Catalysis Science & Technology Emerging Investigator- Aleix Comas Vives

Aleix Comas Vives is an Assistant Professor in Theoretical Chemistry at TU Wien and an associated researcher at the Autonomous University of Barcelona (UAB). He studied Chemistry and got his Ph.D. in Theoretical and Computational Chemistry at UAB. After being a group leader at ETH Zürich and UAB, he joined TU Wien in 2022. He has authored over 70 scientific papers, receiving the Emerging Investigator Award from the Catalan Chemical Society (2021).

The research activities of the Comas-Vives group aim to provide an atomistic understanding of heterogeneous catalysts by using and developing theoretical approaches, with expertise in first-principles calculations, microkinetic modelling simulations, enhanced sampling techniques, and Machine Learning (ML) approaches.

They apply these methods to systems relevant to the energy field, i.e., CO2/CO conversion processes, and the upgrade of hydrocarbons, and collaborate with world-leading experimental groups to benchmark our methods and prove our theoretical predictions.

Read Aleix’s Emerging Investigator article ‘Kinetic Monte Carlo simulations of the dry reforming of methane catalyzed by the Ru (0001) surface based on density functional theory calculations‘, DOI: 10.1039/D1CY02366G

1. How do you feel about Catalysis Science & Technology as a place to publish research on this topic?

 Catalysis Science & Technology is read by people from several backgrounds who share a genuine interest in the field. It is a great medium to publish fundamental work in computational heterogeneous catalysis, like the one showcased in this special collection.

2. What aspect of your work are you most excited about at the moment, and what do you find most challenging about your research?

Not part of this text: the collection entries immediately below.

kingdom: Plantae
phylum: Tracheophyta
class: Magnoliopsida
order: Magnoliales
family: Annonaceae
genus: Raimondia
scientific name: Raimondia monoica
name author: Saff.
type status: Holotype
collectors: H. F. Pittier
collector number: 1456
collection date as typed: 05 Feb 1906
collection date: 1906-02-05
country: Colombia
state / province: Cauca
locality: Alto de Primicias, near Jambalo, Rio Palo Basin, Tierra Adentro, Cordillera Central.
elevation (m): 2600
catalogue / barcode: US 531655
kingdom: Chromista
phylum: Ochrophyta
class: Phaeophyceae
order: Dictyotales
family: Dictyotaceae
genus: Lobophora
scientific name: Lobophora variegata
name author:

I am most excited about the recent advances in artificial intelligence and how we can combine them with ab initio methods to understand catalysts via a theoretical approach. I hope this can lead us to propose new materials to foster the transition from fossil-based fuels to renewable energy sources. Many challenges lie ahead, though, as we are still far from the theory-guided design of optimized catalytic materials.

3. In your opinion, what are the most important questions to be asked/answered in this field of research?

We need to improve the state-of-the-art modeling methods, as they are not accurate enough and are limited to simple catalytic models, hampering the predictive power of simulations. Besides, I think there is still plenty of work to do to understand the dynamics of heterogeneous catalysts, which will be increasingly possible with further methodological developments.

4.Can you share one piece of career-related advice or wisdom with other early career scientists?

 Be resilient; opportunities will arise if you do not give up and follow your intuition.